Problems and tasks:
a: In the passage on consumer spending, give the text again from "How is all of" up to and including "for nine months.", switching "cardholders" to "card users".
b: List every length of time, counted in years or months, that the passage on consumer spending mentions.
c: Carry on the passage on consumer spending from its last sentence.

Top of Excerpt provided

So if all of this is true, why is consumer spending still robust? It seems that the pandemic has created a psychological mass-FOMO (fear of missing out) event in America. For a couple of years, a lot of the country was determined to avoid COVID and stay in their homes, or was at least more cautious. That created pent-up demand for leisure activities. In 2023, with the pandemic out of the public consciousness, travel spending is up, restaurant spending is significantly up, and the country is experiencing twin record-breaking entertainment phenomena with Barbenheimer and the Taylor Swift tour. After two years cooped up inside, the desire for humans to have communal experiences is roaring back.
How is all of this being financed? Nearly half of all credit card holders are carrying balances from month to month, and 54 million cardholders have been in debt for at least a year. If you’re spending more on fun, you have less for everything else, so you’re borrowing at high rates and you’re financially stressed. (It should be said that delinquency rates for credit cards are down, which is a good sign.) And other goods are being sacrificed for the good times; while manufacturing construction is up, manufacturing output has actually been down for nine months.

Bottom of Excerpt provided
Top of Information provided

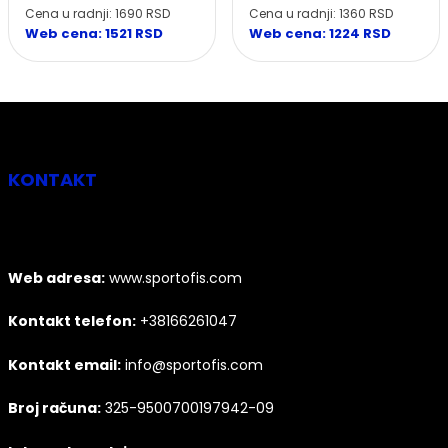
Cena u radnji: 1360 RSD
Cena u radnji: 1690 RSD
Web cena: 1224 RSD
Web cena: 1521 RSD
KONTAKT
Web adresa:
www.sportofis.com
Kontakt telefon:
+38166261047
Kontakt email:
info@sportofis.com
Broj računa:
325-9500700197942-09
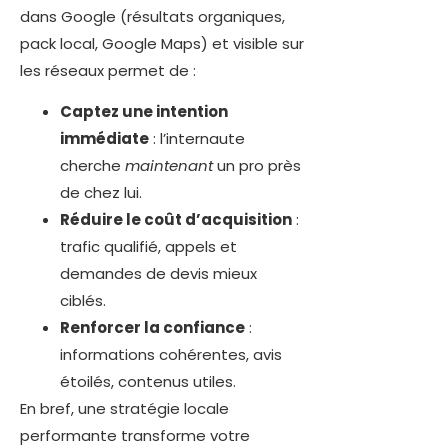
dans Google (résultats organiques,
pack local, Google Maps) et visible sur
les réseaux permet de :
Captez une intention
immédiate
: l’internaute
cherche
maintenant
un pro près
de chez lui.
Réduire le coût d’acquisition
:
trafic qualifié, appels et
demandes de devis mieux
ciblés.
Renforcer la confiance
:
informations cohérentes, avis
étoilés, contenus utiles.
En bref, une stratégie locale
performante transforme votre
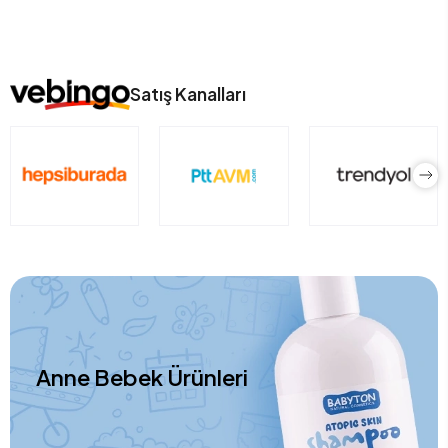
Satış Kanalları
Anne Bebek Ürünleri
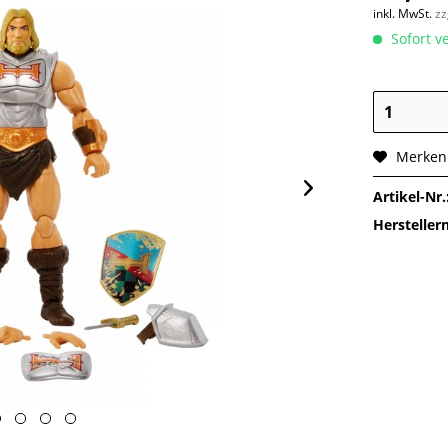
inkl. MwSt.
zz
Sofort ve
Merken
Artikel-Nr.
Herstelle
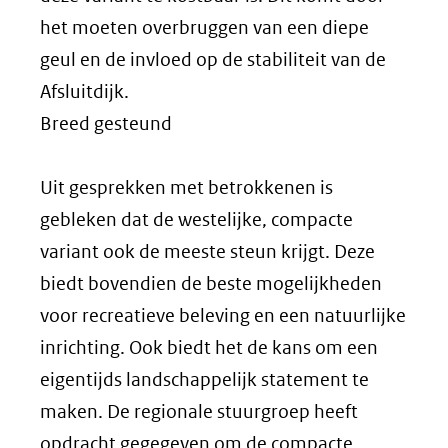
het moeten overbruggen van een diepe
geul en de invloed op de stabiliteit van de
Afsluitdijk.
Breed gesteund
Uit gesprekken met betrokkenen is
gebleken dat de westelijke, compacte
variant ook de meeste steun krijgt. Deze
biedt bovendien de beste mogelijkheden
voor recreatieve beleving en een natuurlijke
inrichting. Ook biedt het de kans om een
eigentijds landschappelijk statement te
maken. De regionale stuurgroep heeft
opdracht gegegeven om de compacte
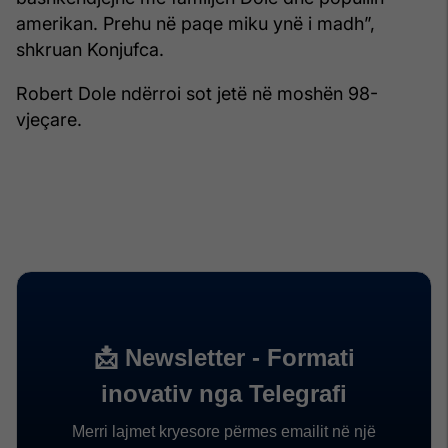
amerikan. Prehu në paqe miku ynë i madh”,
shkruan Konjufca.
Robert Dole ndërroi sot jetë në moshën 98-
vjeçare.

Bottom of Information provided

Results of the exercise:
a:
How is all of this being financed? Nearly half of all credit card holders are carrying balances from month to month, and 54 million card users have been in debt for at least a year. If you’re spending more on fun, you have less for everything else, so you’re borrowing at high rates and you’re financially stressed. (It should be said that delinquency rates for credit cards are down, which is a good sign.) And other goods are being sacrificed for the good times; while manufacturing construction is up, manufacturing output has actually been down for nine months.

b:
a couple of years
two years
at least a year
nine months

c:
There are other issues, including the fact that half of the country has their own media ecosystem, which has been drumming into their heads since January 20, 2021, that the economy is on the verge of total collapse. And I haven’t highlighted some positive indicators, like higher wages for low-earners (from both minimum-wage increases and a reshuffling of jobs into higher-paid positions). But on balance, we have an economy with higher prices, higher interest rates for borrowing, and frustration from people who want to do more and don’t have the money to do it. There’s a lot of talk of a “soft landing” that avoids recession, but that’s still a landing, at a lower spot than if you’re in midair. People would rather be flying high.
It takes time for these sentiments to fade, even when the economy really has turned around. Ronald Reagan didn’t see the benefits of a stronger economy until a year or so after unemployment began to fall; Bill Clinton and Barack Obama saw the same dynamic. Those rebounds were slow, about a point a month between the summer before their re-elections and Election Day. (Obama’s was even slower, as his economy rebounded more slowly.) You could see this kind of imperceptible change for Biden, if consumer confidence continues on its upward path.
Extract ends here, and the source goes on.